- **YOUR OBJECTIVE**
A faithful, complete transcription of the listing is required.

- **AVAILABLE RECORDS**
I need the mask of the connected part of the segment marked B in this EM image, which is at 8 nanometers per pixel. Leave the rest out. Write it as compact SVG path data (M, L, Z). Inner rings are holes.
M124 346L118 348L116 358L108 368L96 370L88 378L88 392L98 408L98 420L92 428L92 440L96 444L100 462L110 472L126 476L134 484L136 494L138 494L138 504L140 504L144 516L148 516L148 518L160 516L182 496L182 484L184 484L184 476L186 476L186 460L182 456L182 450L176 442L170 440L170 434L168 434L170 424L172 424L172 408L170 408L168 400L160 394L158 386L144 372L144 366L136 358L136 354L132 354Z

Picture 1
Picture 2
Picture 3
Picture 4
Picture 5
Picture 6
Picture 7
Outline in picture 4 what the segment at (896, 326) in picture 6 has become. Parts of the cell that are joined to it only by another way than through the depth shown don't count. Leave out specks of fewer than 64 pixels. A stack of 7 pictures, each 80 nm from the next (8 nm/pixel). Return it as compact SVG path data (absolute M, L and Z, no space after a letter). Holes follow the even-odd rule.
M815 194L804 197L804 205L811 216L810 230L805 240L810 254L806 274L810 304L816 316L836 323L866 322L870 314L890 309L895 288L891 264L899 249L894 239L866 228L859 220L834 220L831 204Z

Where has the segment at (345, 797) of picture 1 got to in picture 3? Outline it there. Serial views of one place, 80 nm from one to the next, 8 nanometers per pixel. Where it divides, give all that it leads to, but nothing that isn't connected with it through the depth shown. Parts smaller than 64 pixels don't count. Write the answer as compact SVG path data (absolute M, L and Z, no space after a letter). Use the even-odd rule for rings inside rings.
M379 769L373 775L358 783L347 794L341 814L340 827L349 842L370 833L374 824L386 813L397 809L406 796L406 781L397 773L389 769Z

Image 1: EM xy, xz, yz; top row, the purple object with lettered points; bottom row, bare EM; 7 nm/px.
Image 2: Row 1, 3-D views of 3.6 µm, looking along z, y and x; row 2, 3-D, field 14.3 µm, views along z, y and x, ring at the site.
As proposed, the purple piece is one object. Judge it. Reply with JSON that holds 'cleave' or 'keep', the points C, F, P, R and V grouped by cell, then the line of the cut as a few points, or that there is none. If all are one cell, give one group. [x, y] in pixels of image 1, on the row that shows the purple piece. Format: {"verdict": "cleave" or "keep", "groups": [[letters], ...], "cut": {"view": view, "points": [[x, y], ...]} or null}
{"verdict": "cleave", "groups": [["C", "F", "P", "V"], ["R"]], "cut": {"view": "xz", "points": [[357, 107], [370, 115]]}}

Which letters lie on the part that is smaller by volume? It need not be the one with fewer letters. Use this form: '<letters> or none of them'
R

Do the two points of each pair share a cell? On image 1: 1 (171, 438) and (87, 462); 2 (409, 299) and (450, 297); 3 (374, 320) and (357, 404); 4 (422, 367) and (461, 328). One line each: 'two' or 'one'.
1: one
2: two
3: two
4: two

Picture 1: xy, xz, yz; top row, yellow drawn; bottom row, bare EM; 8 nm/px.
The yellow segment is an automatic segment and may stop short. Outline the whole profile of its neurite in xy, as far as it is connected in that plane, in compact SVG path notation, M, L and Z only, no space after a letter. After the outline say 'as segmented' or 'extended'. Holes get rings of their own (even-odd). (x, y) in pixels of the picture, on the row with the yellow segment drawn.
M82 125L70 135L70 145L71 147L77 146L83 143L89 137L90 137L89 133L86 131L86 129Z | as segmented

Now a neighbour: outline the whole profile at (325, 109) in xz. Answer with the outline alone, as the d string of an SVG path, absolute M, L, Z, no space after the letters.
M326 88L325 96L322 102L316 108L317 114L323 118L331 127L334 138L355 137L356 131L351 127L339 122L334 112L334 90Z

- **RESULT FOR THIS TASK**
I need the mask of the connected part of the segment marked B in this EM image, which is at 8 nanometers per pixel. Leave the rest out. Write it as compact SVG path data (M, L, Z). Inner rings are holes.
M124 346L118 348L116 358L108 368L96 370L88 378L88 392L98 408L98 420L92 428L92 440L96 444L100 462L110 472L126 476L134 484L136 494L138 494L138 504L140 504L144 516L148 516L148 518L160 516L182 496L182 484L184 484L184 476L186 476L186 460L182 456L182 450L176 442L170 440L170 434L168 434L170 424L172 424L172 408L170 408L168 400L160 394L158 386L144 372L144 366L136 358L136 354L132 354Z

Picture 1
Picture 2
Picture 3
Picture 4
Picture 5
Picture 6
Picture 7
Outline in picture 4 what the segment at (896, 326) in picture 6 has become. Parts of the cell that are joined to it only by another way than through the depth shown don't count. Leave out specks of fewer than 64 pixels. A stack of 7 pictures, each 80 nm from the next (8 nm/pixel). Return it as compact SVG path data (absolute M, L and Z, no space after a letter). Holes follow the even-odd rule.
M815 194L804 197L804 205L811 216L810 230L805 240L810 254L806 274L810 304L816 316L836 323L866 322L870 314L890 309L895 288L891 264L899 249L894 239L866 228L859 220L834 220L831 204Z

Where has the segment at (345, 797) of picture 1 got to in picture 3? Outline it there. Serial views of one place, 80 nm from one to the next, 8 nanometers per pixel. Where it divides, give all that it leads to, but nothing that isn't connected with it through the depth shown. Parts smaller than 64 pixels don't count. Write the answer as compact SVG path data (absolute M, L and Z, no space after a letter). Use the even-odd rule for rings inside rings.
M379 769L373 775L358 783L347 794L341 814L340 827L349 842L370 833L374 824L386 813L397 809L406 796L406 781L397 773L389 769Z

Image 1: EM xy, xz, yz; top row, the purple object with lettered points; bottom row, bare EM; 7 nm/px.
Image 2: Row 1, 3-D views of 3.6 µm, looking along z, y and x; row 2, 3-D, field 14.3 µm, views along z, y and x, ring at the site.
As proposed, the purple piece is one object. Judge it. Reply with JSON that holds 'cleave' or 'keep', the points C, F, P, R and V grouped by cell, then the line of the cut as a few points, or that there is none. If all are one cell, give one group. [x, y] in pixels of image 1, on the row that shows the purple piece. Format: {"verdict": "cleave" or "keep", "groups": [[letters], ...], "cut": {"view": view, "points": [[x, y], ...]} or null}
{"verdict": "cleave", "groups": [["C", "F", "P", "V"], ["R"]], "cut": {"view": "xz", "points": [[357, 107], [370, 115]]}}

Which letters lie on the part that is smaller by volume? It need not be the one with fewer letters. Use this form: '<letters> or none of them'
R

Do the two points of each pair share a cell? On image 1: 1 (171, 438) and (87, 462); 2 (409, 299) and (450, 297); 3 (374, 320) and (357, 404); 4 (422, 367) and (461, 328). One line each: 'two' or 'one'.
1: one
2: two
3: two
4: two

Picture 1: xy, xz, yz; top row, yellow drawn; bottom row, bare EM; 8 nm/px.
The yellow segment is an automatic segment and may stop short. Outline the whole profile of its neurite in xy, as far as it is connected in that plane, in compact SVG path notation, M, L and Z only, no space after a letter. After the outline say 'as segmented' or 'extended'. Holes get rings of their own (even-odd). (x, y) in pixels of the picture, on the row with the yellow segment drawn.
M82 125L70 135L70 145L71 147L77 146L83 143L89 137L90 137L89 133L86 131L86 129Z | as segmented

Now a neighbour: outline the whole profile at (325, 109) in xz. Answer with the outline alone, as the d string of an SVG path, absolute M, L, Z, no space after the letters.
M326 88L325 96L322 102L316 108L317 114L323 118L331 127L334 138L355 137L356 131L351 127L339 122L334 112L334 90Z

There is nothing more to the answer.